Читаем Пагуба полностью

Приготовления к арестам и розыску по этому делу приобрели поистине грандиозные размеры. 21 июня 1743 г. в Петербурге появились военные отряды, улицы опустели, столица замерла. Жители в страхе думали, что возвращаются старые (бироновские) времена, когда по улицам в сопровождении конвойных шагали «языки», по указанию которых хватали «намеченных». Однако главную задачу следствие видело в том, чтобы отыскать связи между заранее признанными виновными Лопухиными и братьями Бестужевыми-Рюмиными. Лестоку, ставшему «душой» следствия, нужны были люди, готовые оговорить его соперника. После первых допросов и очных ставок в Тайной канцелярии круг обвиняемых расширился. Елизавета читала «экстракты» из допросов и давала распоряжения следователям. Лопухиных и Бестужеву заключили в Петропавловскую крепость, откуда путь обычно вел к месту казни на площади или в самую гибельную сибирскую ссылку. Затем приступили к истязаниям: мужчин поднимали на дыбу, женщин — на виску. Несмотря на пытки, Анна Гавриловна мужа своего не оговорила. Наталья же Федоровна упорно выгораживала Степана Васильевича. Выбитые истязаниями показания были шатки и противоречивы. На полях доклада следственной комиссии о ходе дела Елизавета начертала: «А что они запирались и в том верить нельзя, понеже, может быть, они в той надежде были, что только спросят, а ничего не сделают, то для того и не хотели признаваться».

Чудовищный по своей жестокости приговор она смягчила, ибо верна была своему обету, данному накануне переворота: никого не казнить (а через год, в 1744 г., императрица своим указом отменила смертную казнь в России).
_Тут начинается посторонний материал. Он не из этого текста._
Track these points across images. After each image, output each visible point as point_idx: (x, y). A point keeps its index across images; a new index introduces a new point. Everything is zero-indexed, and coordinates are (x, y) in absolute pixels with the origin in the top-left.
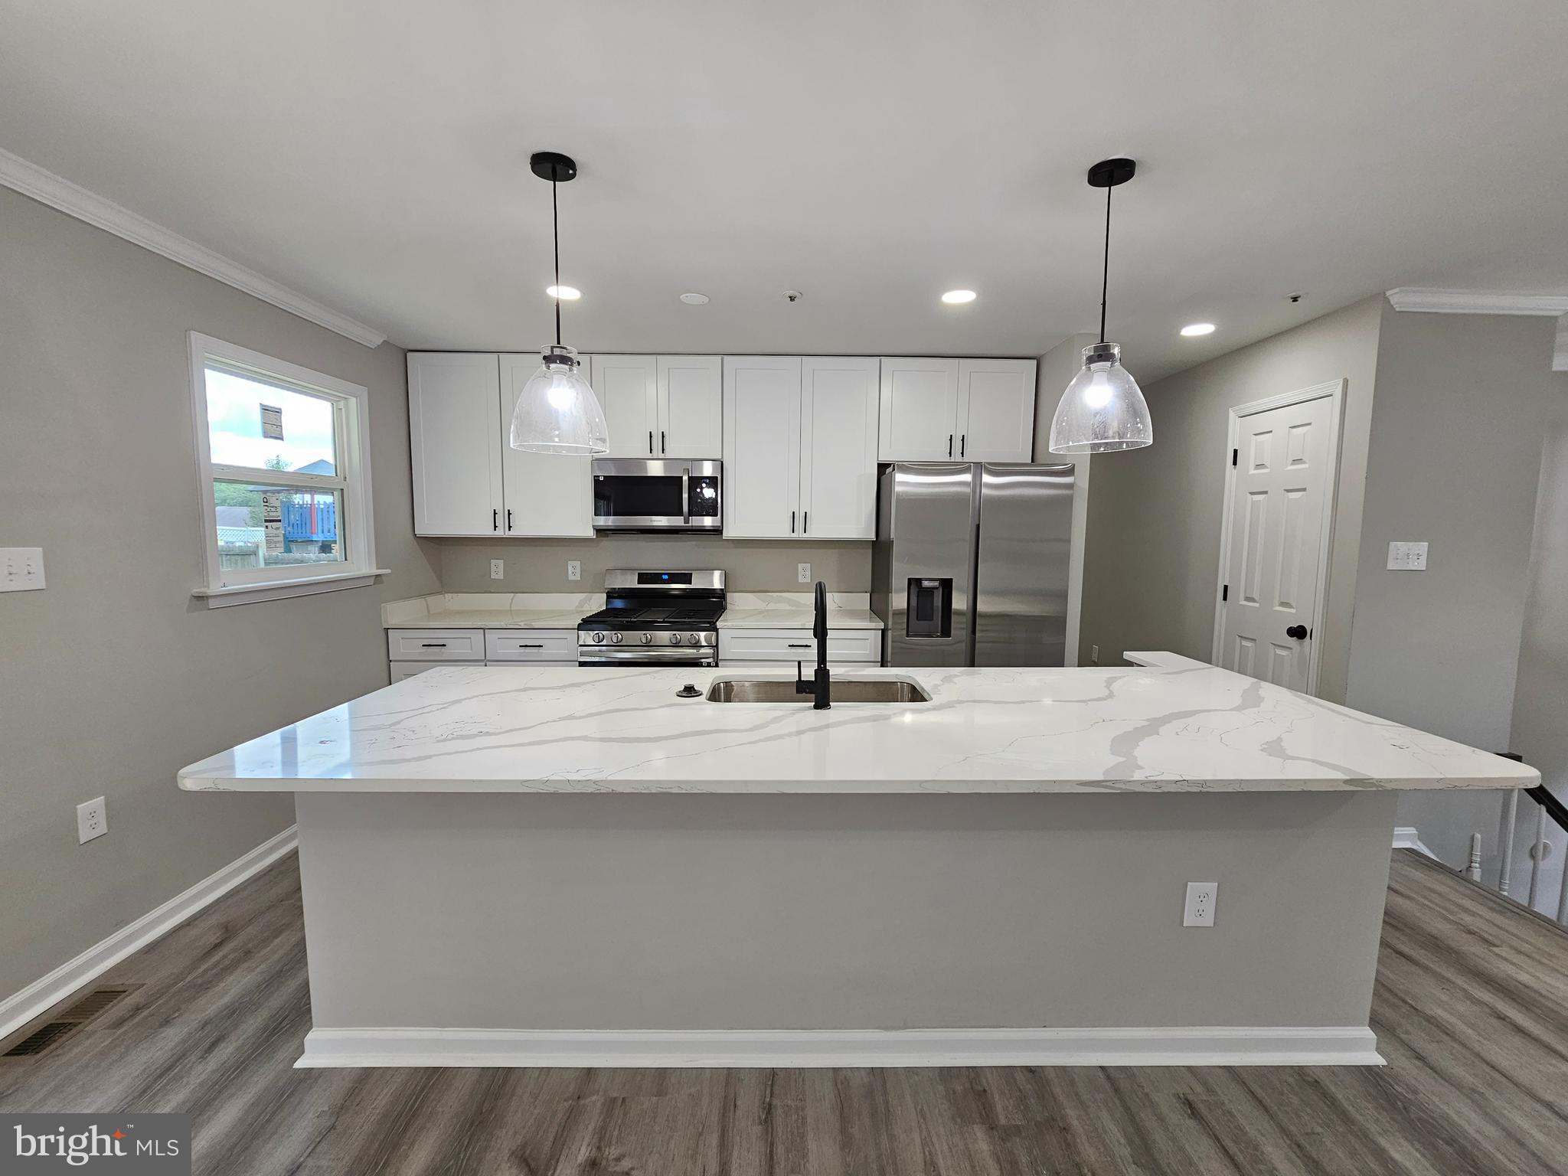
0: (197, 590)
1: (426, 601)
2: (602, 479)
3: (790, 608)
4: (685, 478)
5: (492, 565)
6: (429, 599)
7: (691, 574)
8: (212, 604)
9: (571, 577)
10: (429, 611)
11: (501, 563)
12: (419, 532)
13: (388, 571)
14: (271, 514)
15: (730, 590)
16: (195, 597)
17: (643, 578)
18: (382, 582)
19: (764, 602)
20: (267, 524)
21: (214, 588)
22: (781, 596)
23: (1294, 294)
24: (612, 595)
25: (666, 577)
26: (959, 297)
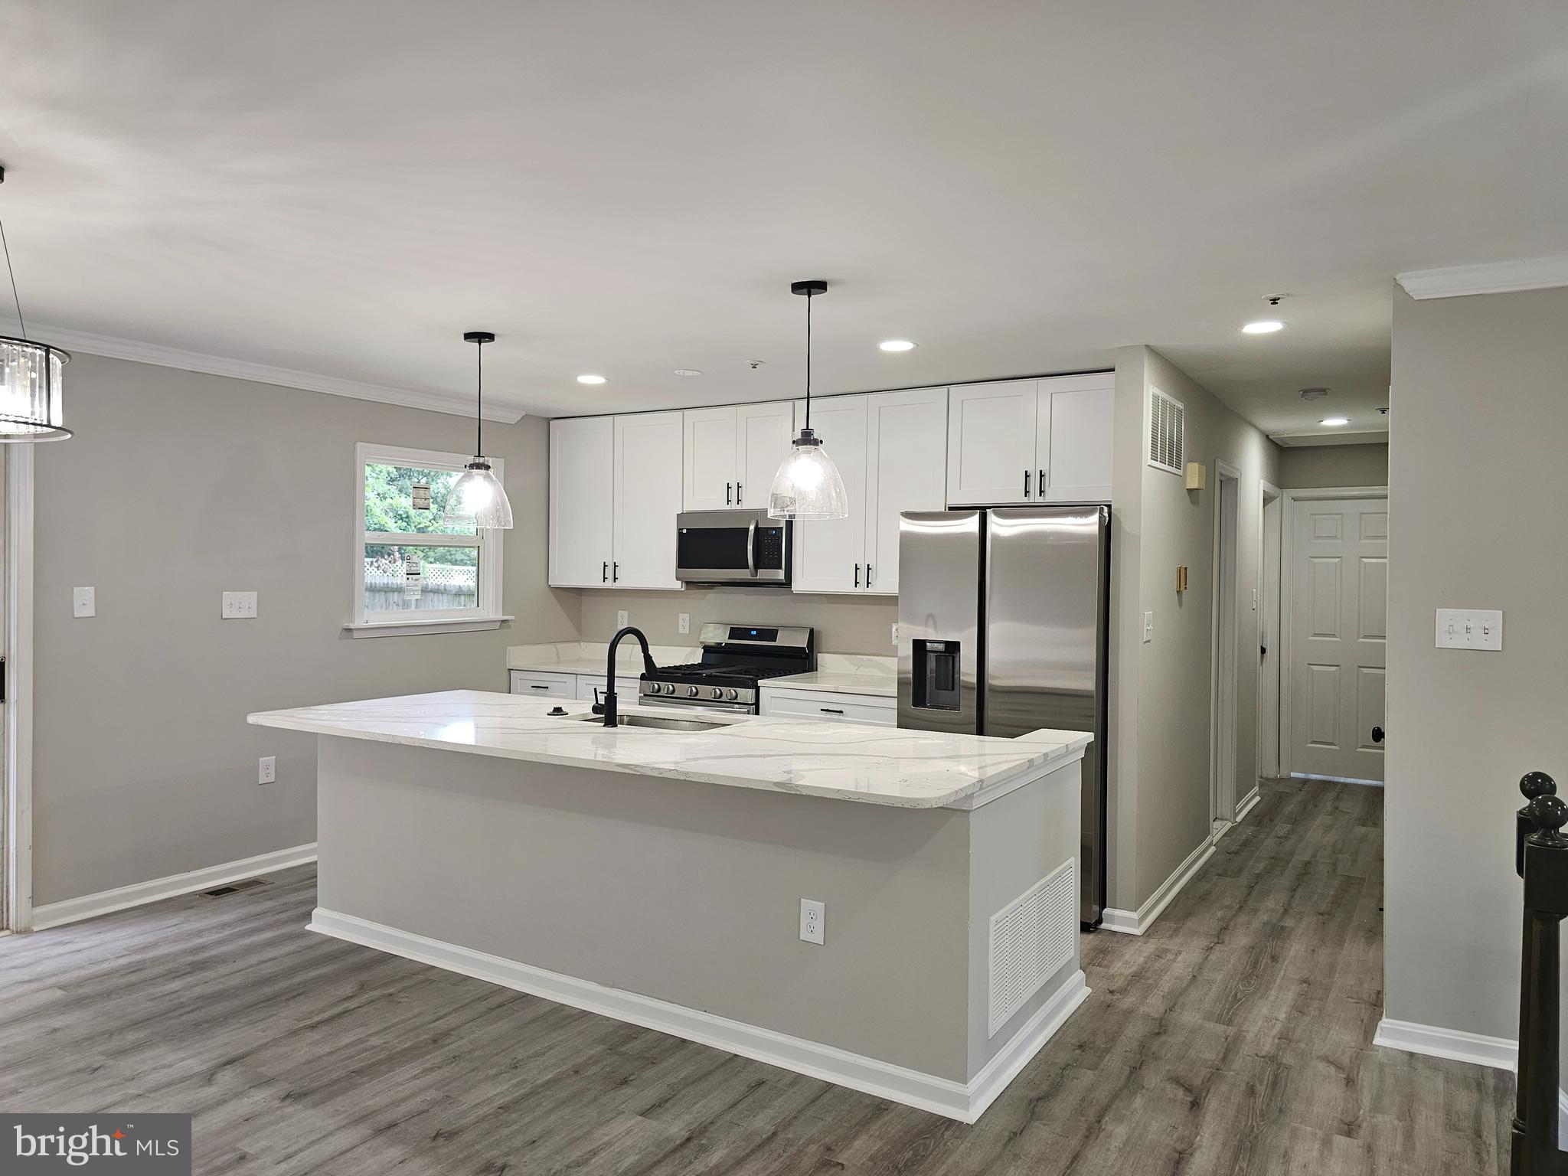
0: (346, 625)
1: (556, 648)
2: (685, 531)
3: (881, 674)
4: (752, 528)
5: (619, 615)
6: (560, 646)
7: (777, 630)
8: (356, 635)
9: (681, 631)
10: (559, 658)
11: (626, 613)
12: (553, 583)
13: (512, 617)
14: (412, 568)
15: (823, 650)
16: (345, 629)
17: (735, 633)
18: (510, 627)
19: (855, 665)
20: (408, 576)
21: (358, 623)
22: (871, 660)
23: (1273, 295)
24: (708, 650)
25: (755, 633)
26: (897, 346)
Но еще до суда «кроткая» (как ее называли придворные историографы) Елизавета к докладу комиссии приписала о «заговорщиках»: «…жалеть не для чего… лучше… век их не слыхать…».

Наталья Федоровна Лопухина во время варварского наказания сопротивлялась палачам, ее избили до полусмерти и вырезали у нее большую часть языка…

С. М. Соловьев писал о «Лопухинском деле»: «Люди, дурно отзывавшиеся о поведении императрицы, жалевшие о падшем правительстве, желавшие его восстановления и питавшие надежды на это восстановление, были наказаны».

Замечательный историк князь М. М. Щербатов полагал, что в России «писаные законы» уступают «власти государевой и силе вельмож». Корень зла он видел в отсутствии основополагающего закона о престолонаследии, что «подвергает государство к смятениям», «возбуждает честолюбие в сильных и вражды в царском доме, всегда грозящие междуусобною бранию и разорением государства». Цари же окружают себя вельможами, которые «двор считают своим отечеством» и сильны лишь «в дворцовых происках». Жизнью и честью русских подданных играет «деспотичество». «А под сими-то правителями, — писал Щербатов, — российской гражданин должен влачить тяжесть жизни своей, не имея ни твердых законов, ни знающих правителей… он должен ежедневно страшиться и вельмож; жизнь, честь, имение его не более в безопасности, как слабая лодка без руля среди сурово волнующегося моря».

Именно об этом роман «Пагуба» забытого русского историка-романиста Е. П. Карновича, стремившегося воссоздать достоверный облик елизаветинской эпохи.